Stardust has had a lot of challenges. Under NASA's cost-saving Discovery program, the project spent only $168.4 million, using off-the-shelf components where possible and a relatively small Delta II launch rocket for the 850-pound spacecraft.
The probe lifted off from Cape Canaveral Air Force Station on Feb. 7, 1999, "parked" in a holding orbit 115 miles above Earth for half an hour, then ignited its upper-stage rocket to escape Earth's gravity.
But Stardust traveled 2.1 billion miles over nearly five years to catch its quarry, Wild 2, a comet that originated beyond Pluto and migrated to the inner solar system after receiving a gravity push from Jupiter in 1974.

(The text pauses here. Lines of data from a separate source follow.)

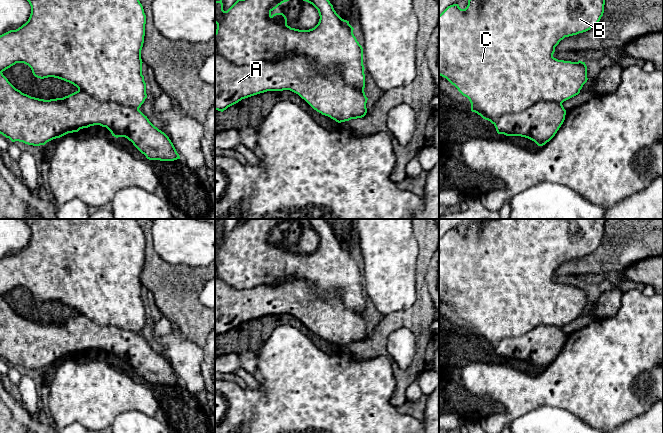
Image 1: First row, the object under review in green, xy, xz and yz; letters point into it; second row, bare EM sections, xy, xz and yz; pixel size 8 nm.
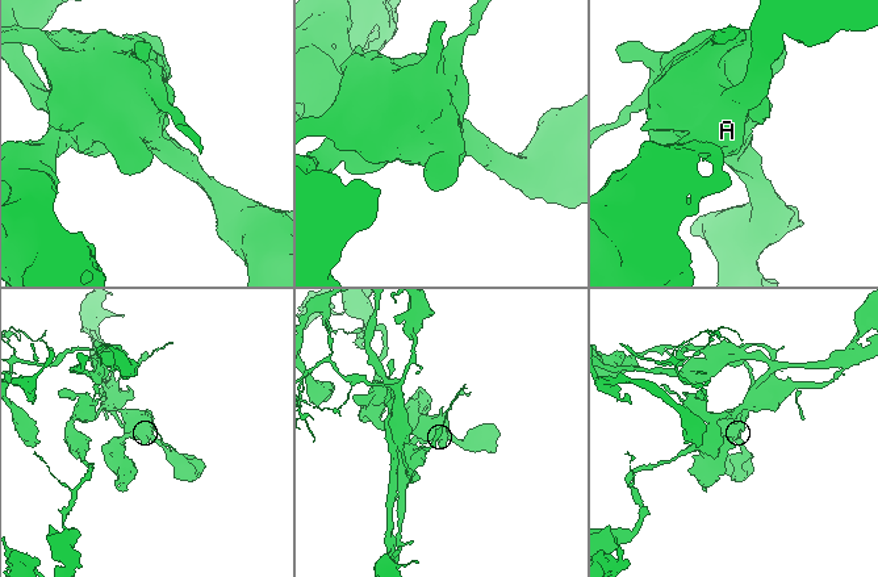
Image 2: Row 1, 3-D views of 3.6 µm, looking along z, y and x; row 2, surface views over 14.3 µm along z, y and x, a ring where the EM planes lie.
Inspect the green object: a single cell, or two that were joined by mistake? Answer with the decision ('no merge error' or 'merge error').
merge error

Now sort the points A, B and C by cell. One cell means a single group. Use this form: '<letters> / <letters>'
A / B C

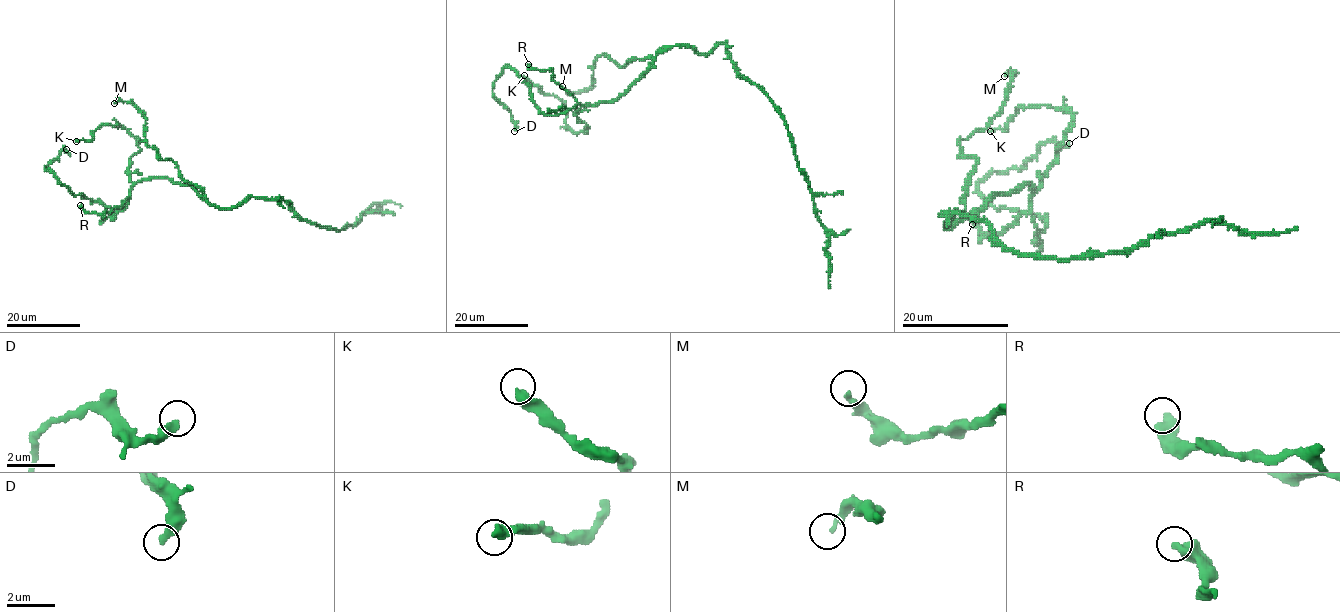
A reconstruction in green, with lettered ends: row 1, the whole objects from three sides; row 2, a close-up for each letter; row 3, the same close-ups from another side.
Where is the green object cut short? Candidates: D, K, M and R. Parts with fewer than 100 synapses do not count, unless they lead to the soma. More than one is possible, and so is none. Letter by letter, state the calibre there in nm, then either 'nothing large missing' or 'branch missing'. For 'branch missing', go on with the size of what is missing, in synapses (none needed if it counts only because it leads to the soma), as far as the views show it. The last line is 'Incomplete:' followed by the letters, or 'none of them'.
D: 360 nm | nothing large missing
K: 400 nm | nothing large missing
M: 240 nm | nothing large missing
R: 550 nm | nothing large missing
Incomplete: none of them

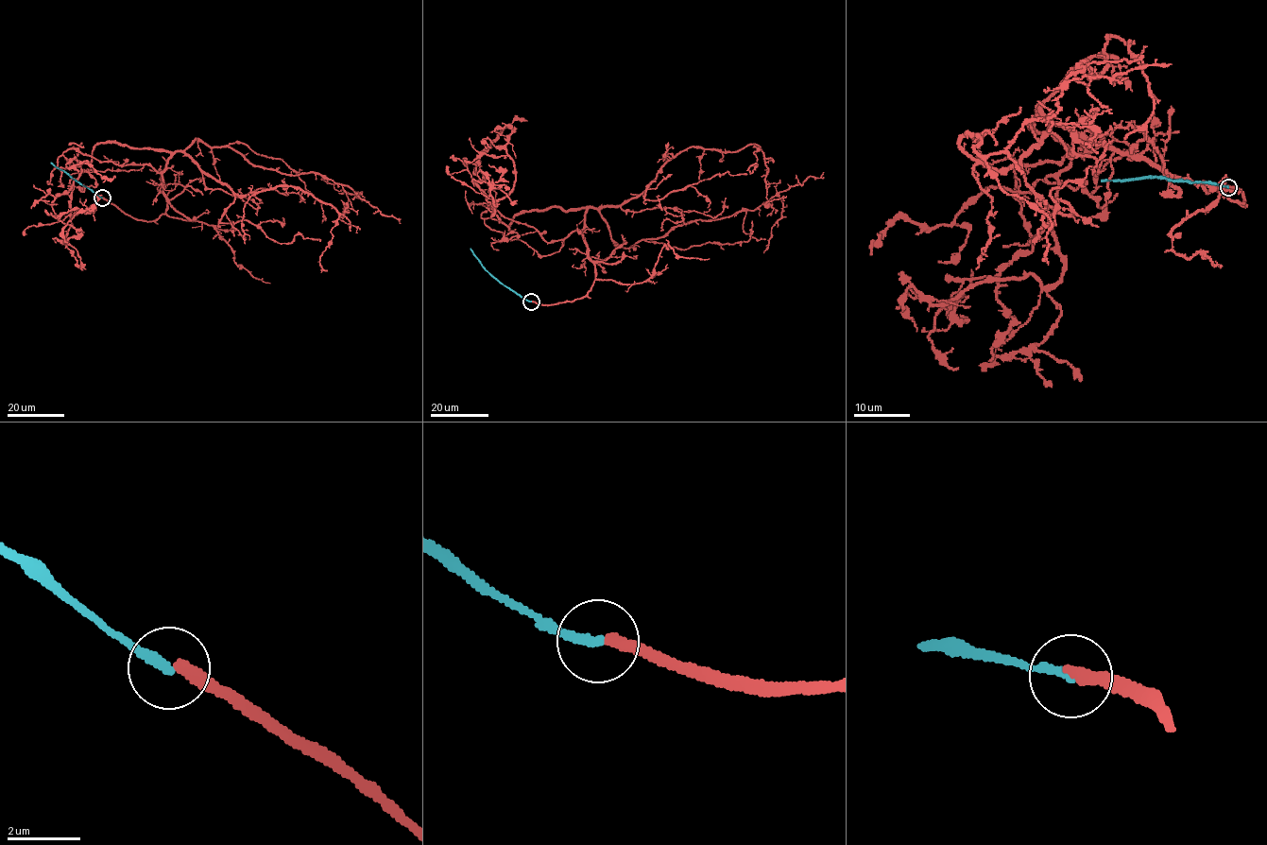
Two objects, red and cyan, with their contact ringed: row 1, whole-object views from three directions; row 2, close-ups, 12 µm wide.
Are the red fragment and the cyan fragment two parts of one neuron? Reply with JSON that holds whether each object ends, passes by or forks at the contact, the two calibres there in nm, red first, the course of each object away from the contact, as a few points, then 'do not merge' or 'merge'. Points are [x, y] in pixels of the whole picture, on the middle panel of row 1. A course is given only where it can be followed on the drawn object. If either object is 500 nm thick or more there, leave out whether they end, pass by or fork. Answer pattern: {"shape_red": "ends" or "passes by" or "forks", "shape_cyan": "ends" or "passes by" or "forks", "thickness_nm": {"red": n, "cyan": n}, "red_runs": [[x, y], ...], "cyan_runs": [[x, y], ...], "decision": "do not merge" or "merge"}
{"shape_red": "ends", "shape_cyan": "ends", "thickness_nm": {"red": 300, "cyan": 260}, "red_runs": [[531, 301], [582, 298], [596, 272], [585, 211], [639, 196], [687, 148], [754, 144], [764, 205], [784, 200]], "cyan_runs": [[531, 301], [489, 273], [470, 249]], "decision": "do not merge"}

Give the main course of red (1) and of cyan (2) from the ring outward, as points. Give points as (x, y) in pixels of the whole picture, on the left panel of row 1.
1: (102, 198), (157, 219), (162, 175), (184, 151), (242, 196), (299, 186), (347, 205), (339, 216), (357, 232)
2: (102, 198), (50, 163)

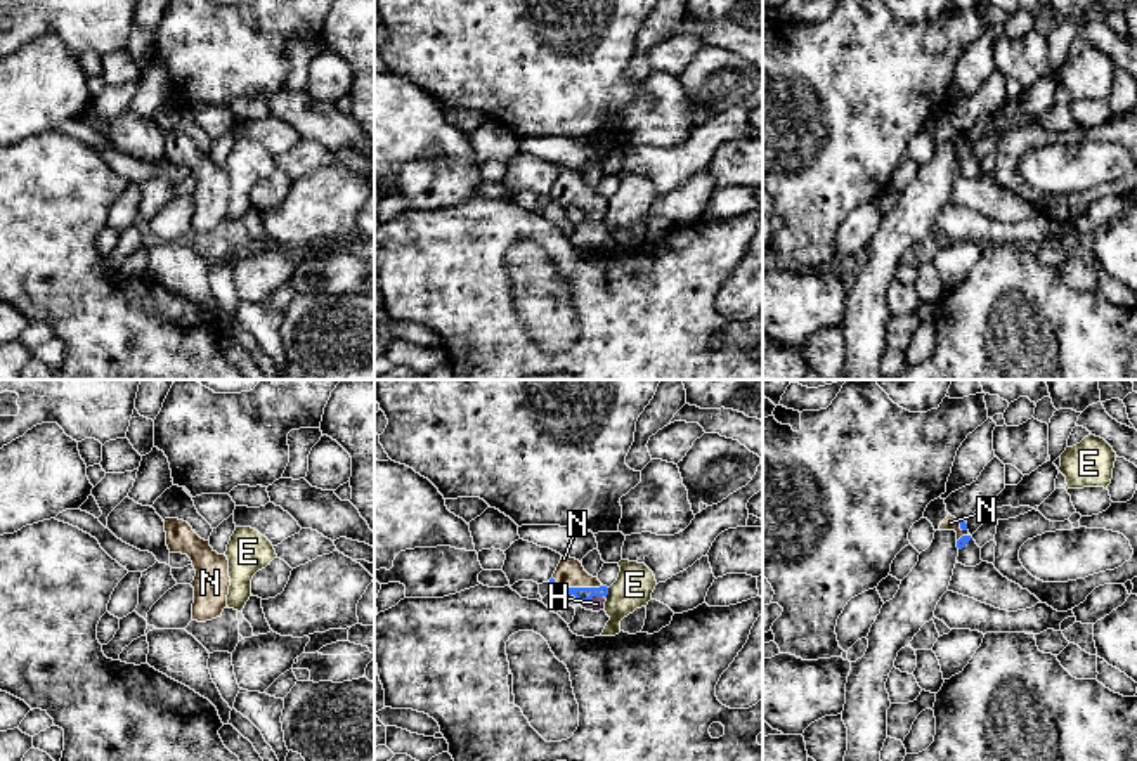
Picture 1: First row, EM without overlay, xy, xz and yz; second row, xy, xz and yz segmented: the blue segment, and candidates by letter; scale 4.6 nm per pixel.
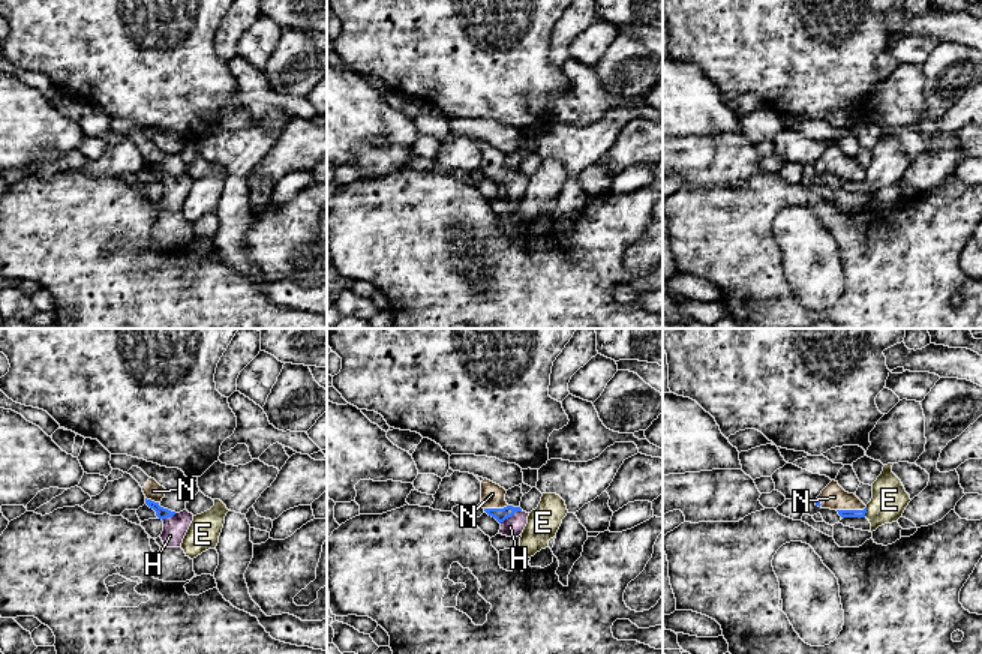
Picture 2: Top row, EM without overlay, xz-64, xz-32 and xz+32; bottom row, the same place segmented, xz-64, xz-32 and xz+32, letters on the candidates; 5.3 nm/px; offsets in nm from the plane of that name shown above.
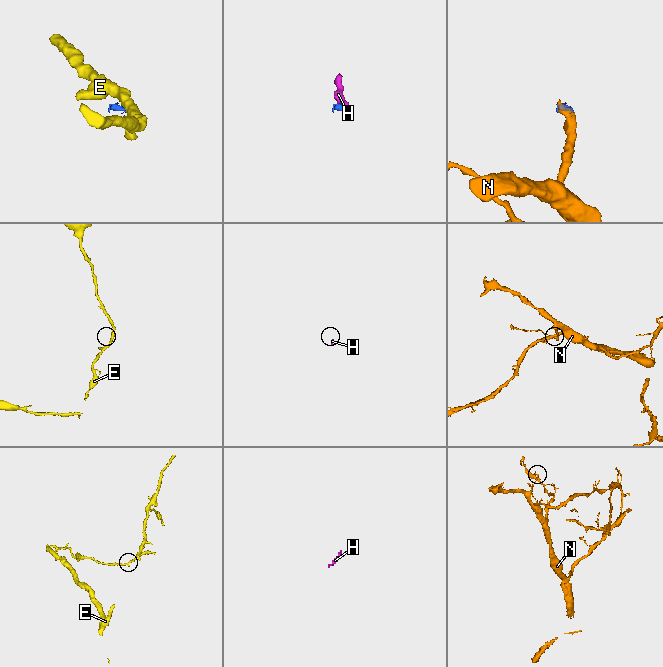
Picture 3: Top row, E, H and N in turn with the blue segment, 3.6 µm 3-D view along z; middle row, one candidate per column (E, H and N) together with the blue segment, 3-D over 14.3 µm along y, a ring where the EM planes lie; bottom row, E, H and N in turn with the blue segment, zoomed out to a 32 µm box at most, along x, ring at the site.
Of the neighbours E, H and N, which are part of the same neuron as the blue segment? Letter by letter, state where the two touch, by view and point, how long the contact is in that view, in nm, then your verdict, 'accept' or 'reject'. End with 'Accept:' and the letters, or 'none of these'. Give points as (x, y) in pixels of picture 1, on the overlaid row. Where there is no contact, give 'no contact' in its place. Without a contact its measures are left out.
E: contact xz (607, 593); length 50 nm; reject
H: contact xz (591, 597); length 130 nm; accept
N: contact xz (576, 588); length 240 nm; accept
Accept: H, N

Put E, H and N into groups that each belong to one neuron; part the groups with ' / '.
E / H N

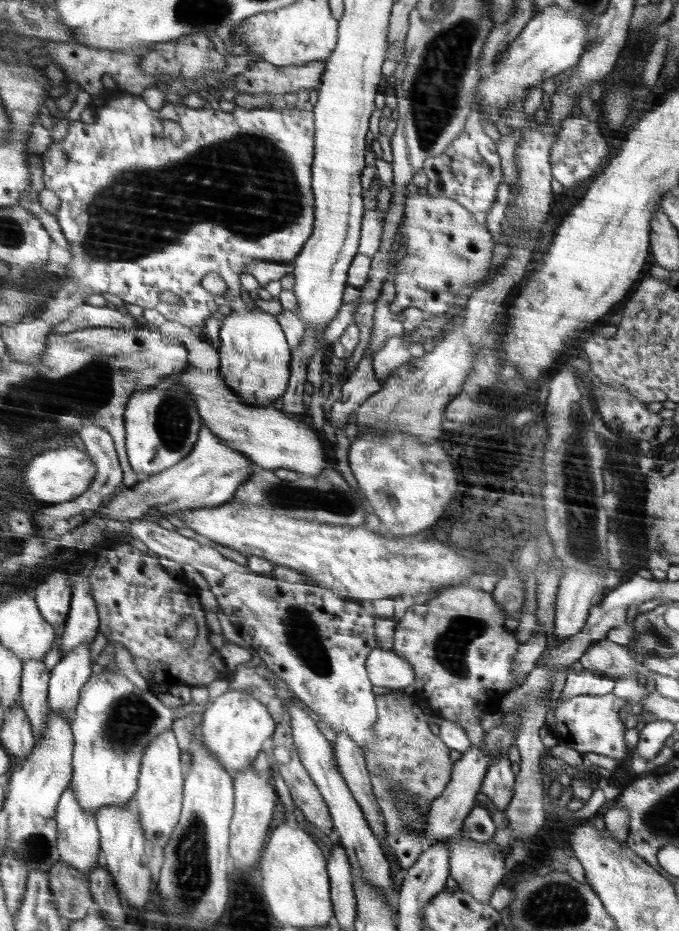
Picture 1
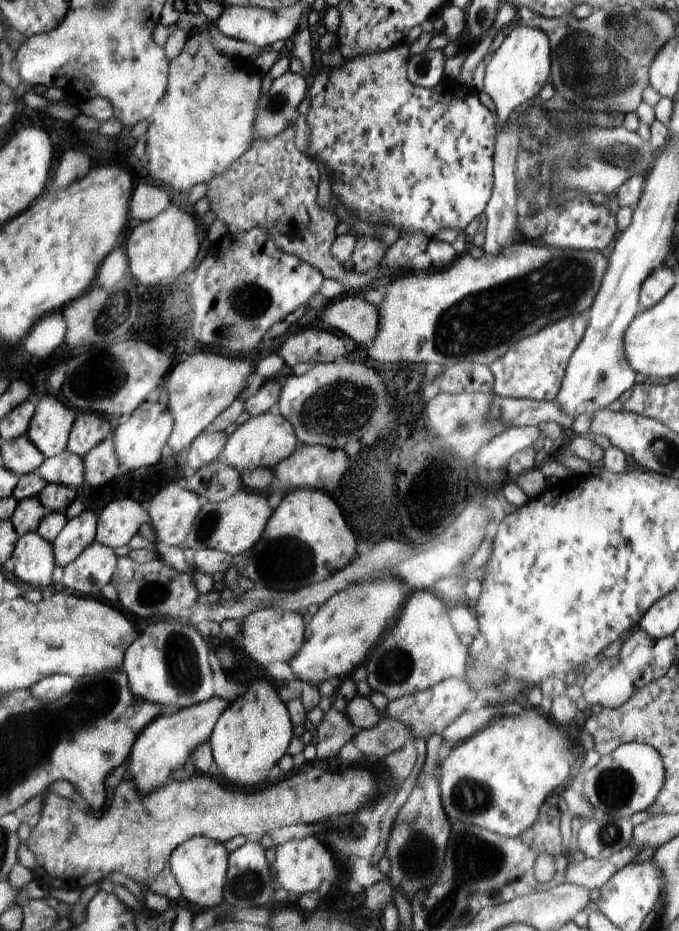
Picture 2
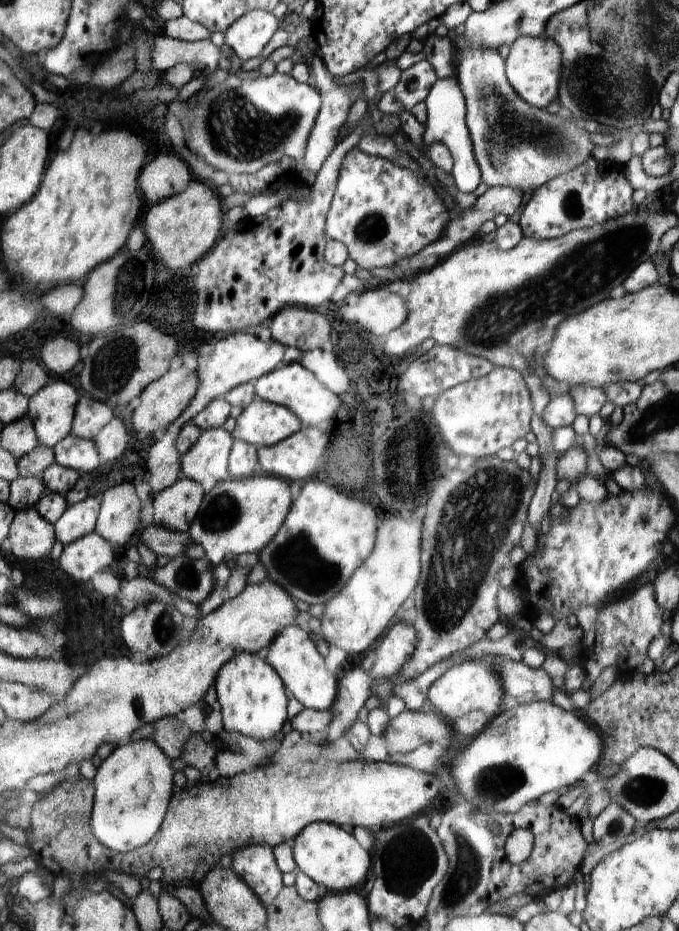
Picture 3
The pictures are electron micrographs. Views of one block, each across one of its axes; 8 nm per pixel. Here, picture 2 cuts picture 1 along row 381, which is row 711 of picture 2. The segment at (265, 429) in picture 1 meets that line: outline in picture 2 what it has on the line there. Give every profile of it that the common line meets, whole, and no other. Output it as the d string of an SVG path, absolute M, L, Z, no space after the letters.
M214 697L212 700L201 702L190 708L169 710L167 714L158 717L138 737L130 758L128 775L136 780L138 790L142 794L154 794L164 784L172 779L172 774L182 770L186 762L193 758L194 752L213 739L218 722L225 712L233 706L233 701L223 697Z

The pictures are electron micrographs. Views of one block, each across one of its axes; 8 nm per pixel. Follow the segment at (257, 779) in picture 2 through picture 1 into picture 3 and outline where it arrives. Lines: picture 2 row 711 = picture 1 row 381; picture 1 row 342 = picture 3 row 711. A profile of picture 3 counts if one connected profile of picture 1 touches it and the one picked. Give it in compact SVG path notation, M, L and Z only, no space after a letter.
M239 652L222 667L215 685L223 706L223 730L240 732L264 743L274 742L274 736L282 730L284 720L288 720L288 698L283 680L266 660L258 658L254 653Z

Stardust carried a two-sided, tennis-racket-shaped particle collector with about 100 small aerogel-filled compartments, "like a giant ice cube tray". Aerogel is 99 percent empty space, and has a unique capacity to "swallow" high-speed particles and bring them to a gentle stop without causing damage to either the particles or itself.
On each of Stardust's first two orbits, engineers deployed one side of the collector to catch interstellar dust, composed of tiny grains of material from beyond the solar system. Scientists can use these grains to study the composition of the stars where the particles originated.
The encounter with Wild 2 took place on Jan. 2, 2004. Engineers had opened the collector nine days earlier and had pointed the unused side in the direction of the comet's coma. When Wild 2 hurtled by Stardust at a relative speed of 13,684 mph, particles whooshed into the aerogel.
The spacecraft's cameras captured 72 images of the comet's surprisingly craggy cliffs, house-size boulders, pinnacles, craters and overhangs, and 20 jetlike "geysers" spewing gas and dust into space.
If everything goes according to plan, the Stardust spacecraft will release the 101-pound return capsule about 68,000 miles from Earth, then fire its thrusters to put itself into orbit around the sun. Four hours later -- at 4:57 a.m. Jan. 15 -- the capsule will arrive at the top of Earth's atmosphere at an altitude of 410,000 feet.
"Our return capsule is very small but very rugged," said project manager Tom Duxbury of the Jet Propulsion Laboratory, and it is unlikely to be critically damaged by the descent. Helicopters will fetch the capsule and bring it to a Dugway "clean room" where the sample collector will be removed, and samples will be taken to a laboratory for analysis. And then the real difficult work of making something of these particles will begin.